### Exercise requirements
1/ Repeat word for word the part of the Trail-lite motorhome passage starting at "Aware that the" and ending at "methods used previously.".
2/ Write a continuation of the Trail-lite motorhome passage, picking up after its final sentence.
START Source
Aware that the Trail-lite motorhome interior had evolved and improved but the bodywork had been in production virtually unchanged since the early 1990s, the company began investigating new materials and production techniques that would allow it to upgrade its product and produce it more efficiently.

The new Trail-lite motorhome is more than just a new body shape. Beneath the new bodywork lies a whole new build system that is a complete departure from the construction methods used previously.

The traditional aluminium cladding over structural wooden frames method is replaced with a sandwich construction wall panel system. The new exterior cladding, the insulation panels, the glues and the vacuum pump manufacturing process have all been introduced from suppliers in Europe and the UK. These suppliers have provided manufacturing advice on how to use the new products, enabling Trail-lite’s experienced production team to produce a reliable and enduring end product.

John Nelson, the factory manager, positions the insulation panels that provide the stiffness to the wall panels onto the Alufibre exterior cladding panel that lies on the production table. The Alufibre cladding is manufactured in the Netherlands and arrives in crated coils, pre-finished in either white or silver. John, who has been with Trail-lite for over 20 years, explains the process.

"Because the insulation material is not suitable to fasten into, we place wooden inserts at strategic points in place of the insulation panels so that later on, when the furniture is fastened inside the body, there is a solid material inside the wall panel to screw into. The wooden inserts are necessary for this purpose but they don’t contribute to the strength of the wall panel.

"Once all the insulation and wooden inserts are in place and liberally coated with adhesive, the interior panel is placed over them. The wall panel is then squeezed together and left while the adhesive ‘cures’.

"The ‘squeeze’ process is accomplished using the power of vacuum rather than using a press. A sophisticated plastic ‘blanket’ is taped down to the production table, enveloping the wall panel. The powerful vacuum pump extracts the air from the blanketed enclosure and the ensuing vacuum pressure evenly compresses the wall panel components, ensuring all internal surfaces are bonded together. This lamination process produces a wall panel that is light but exceptionally stiff," says John.

Trail-lite carried out tests on various combinations of adhesive and insulation material before settling on the combination that produced the optimum wall panel for its purposes.

Peter Newman, who has worked at Trail-lite for over 30 years and has owned the business since 1980, remarks, "I was pleasantly surprised how much quieter and nicer to drive the new model is. I think this is due to the body being much stiffer and the cladding being continuously glued, which eliminates panel drumming noises."

Trail-lite chose Alufibre cladding material because it offers a high-gloss, easily cleaned, fade-resistant surface, free of bumps and ripples. Alufibre consists of pre-coated aluminium sheet bonded onto fibreglass sheet. This bonded sheet is almost exactly the same weight and thickness as the aluminium cladding previously used by Trail-lite and also offers better resistance against denting than plain aluminium.
END Source
START Supplied records
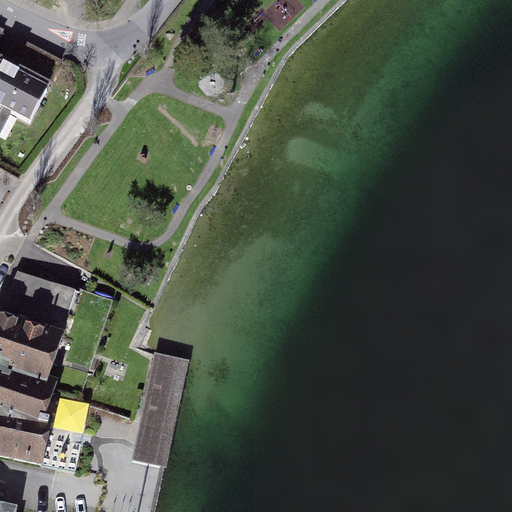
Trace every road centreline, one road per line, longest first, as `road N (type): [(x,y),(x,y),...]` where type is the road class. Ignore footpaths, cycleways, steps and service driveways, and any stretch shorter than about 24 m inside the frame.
road 1 (residential): [(0,234),(115,61)]
road 2 (residential): [(0,4),(115,61)]
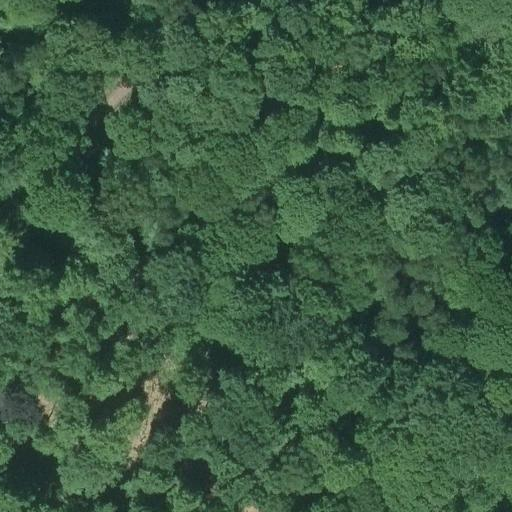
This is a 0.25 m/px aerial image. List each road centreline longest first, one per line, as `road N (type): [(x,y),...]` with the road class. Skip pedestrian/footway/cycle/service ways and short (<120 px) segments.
road 1 (track): [(0,210),(511,479)]
road 2 (track): [(0,198),(40,182),(70,156),(197,0)]
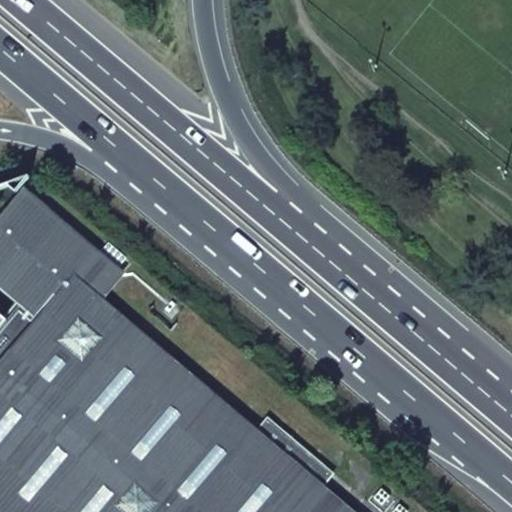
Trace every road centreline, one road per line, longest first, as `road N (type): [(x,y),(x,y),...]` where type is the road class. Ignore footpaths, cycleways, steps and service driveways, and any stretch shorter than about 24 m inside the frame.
road 1 (motorway): [(122,153),(511,483)]
road 2 (motorway): [(271,213),(20,0)]
road 3 (motorway): [(511,416),(271,213)]
road 4 (motorway): [(271,213),(219,78),(206,0)]
road 5 (motorway): [(0,49),(122,153)]
road 6 (motorway): [(0,129),(122,153)]
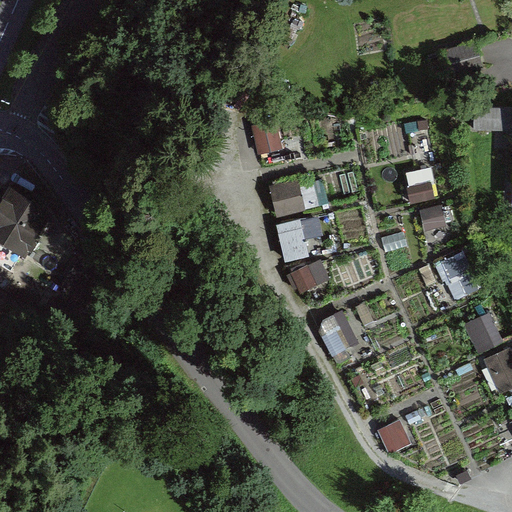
END Supplied records
### Answers to the problems
1/
Aware that the Trail-lite motorhome interior had evolved and improved but the bodywork had been in production virtually unchanged since the early 1990s, the company began investigating new materials and production techniques that would allow it to upgrade its product and produce it more efficiently.

The new Trail-lite motorhome is more than just a new body shape. Beneath the new bodywork lies a whole new build system that is a complete departure from the construction methods used previously.

2/
There are other significant changes in the way Trail-lite has constructed its new 2009 model. The rear section and the Luton peak are now manufactured in fibreglass – a new departure for Trail-lite.

The rear section of the body is made up from four separate mouldings; the main rear facing panel, the locker lid and the two full-length corner mouldings.

The Luton peak consists of a top and bottom moulding.

"This was done," says Shaun Newman, general manager, "so we could make different bottom mouldings to suit different vehicle’s cabs. We plan to offer the new model on a variety of vehicles, including Isuzu and Mitsubishi cab/chassis, as well as Mercedes-Benz, VW and Iveco.

"There are also two different Luton peak top mouldings. The higher profile provides ample headroom when sitting up in bed. The lower one is used where overall height is an issue or when the space over the cab is just used for storage."

The motorhome roof is constructed once the walls and rear panel are in position. It is built using traditional methods, with a skin of Alufibre bonded to wooden roof rafters, with insulation between the rafters. The important ‘wall-to-roof’ bond is reinforced with a full-length aluminium extrusion that provides a stable bed for the water-sealing compound. The roof beams are higher in the centre so that water is shed over the sides to reduce of water ponding and subsequent leaks.

So what benefits does the body construction offer to owners?

"I would say the new body is much stronger and stiffer so it will be quieter and more durable over the long-term. The exterior cladding is more hardwearing and easy to clean, and will be easier to repair should you have an accident. On top of all that, it looks great, says Shaun"

While the colour scheme and layout are different from the previous Trail-lite we reviewed, the style of the fit-out has not altered greatly.

On the model reviewed, the high profile Luton, incorporating a large ‘Heki’ roof hatch, accommodates a fore and aft queen size double bed with separate access stairs to each side. A small cabinet provides room for bedside essentials for each occupant, as well as a place for your morning ‘cuppa’. There are ‘his and hers’ wardrobes beneath each stairway.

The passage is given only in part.